A benchmarking zoo for speech recognition
Because comparing ASR models across YouTube clips, news broadcasts, and crosstalk comedy shouldn't require building your own pipeline from scratch.

What it does
SpeechIO Leaderboard is a one-stop shop for benchmarking automatic speech recognition systems. It bundles curated test sets (academic and real-world), wrappers for dozens of commercial APIs and open-source models, and a standardized pipeline that runs data prep → recognition → scoring. The goal: anyone can reproduce someone else’s ASR numbers without reverse-engineering their setup.
The interesting bit
The real value is the “SpeechIO Test Sets” — 46 hand-curated Chinese audio collections scraped from YouTube, TV, podcasts, and livestreams, professionally transcribed, and rated 1–5 stars for difficulty. Want to know how your model handles a Sichuan-accented film, a livestreamed lipstick sale, or classical Chinese poetry? There’s a dataset for that. Some are locked behind a key icon, but the unlocked ones already cover more realistic scenarios than most academic benchmarks touch.
Key highlights
- 18+ academic test sets for English and Chinese (LibriSpeech, GigaSpeech, AISHELL, etc.)

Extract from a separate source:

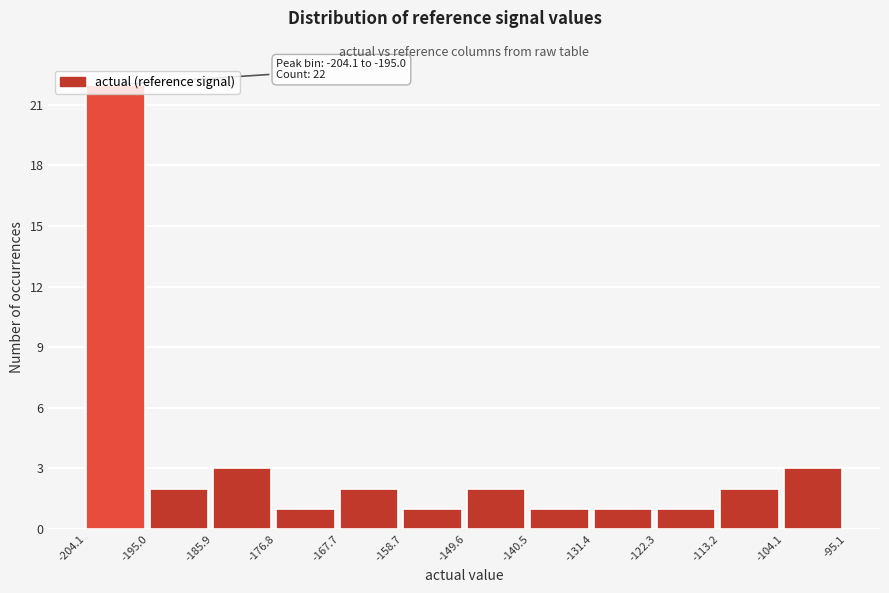

Which range on the x-axis has the tallest bar?

-204.1 to -195.0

- 46 custom Chinese test sets spanning news, gaming livestreams, stand-up comedy, regional accents, even hearing-impaired speech
- Pre-built model wrappers for major cloud APIs (Alibaba, Amazon, Baidu, Google, Microsoft, Tencent) and local open-source models
- Standardized pipeline: download → decode → score with WER/CER, no bespoke scripts needed
- Difficulty ratings and scenario tags make it easy to target weak spots
Caveats
- Roughly half the Chinese test sets are locked (marked with ✗); the README doesn’t explain how to unlock them
- The English model list in the README is truncated mid-table; full coverage is unclear without digging into the repo
- No visible English equivalent to the rich Chinese real-world test sets — the project is heavily China-centric
Verdict
Grab this if you’re building or choosing ASR systems for Chinese media, or if you need to sanity-check vendor API claims against a common baseline. Skip it if your focus is English-only and you’re already happy with LibriSpeech numbers that don’t reflect real-world noise.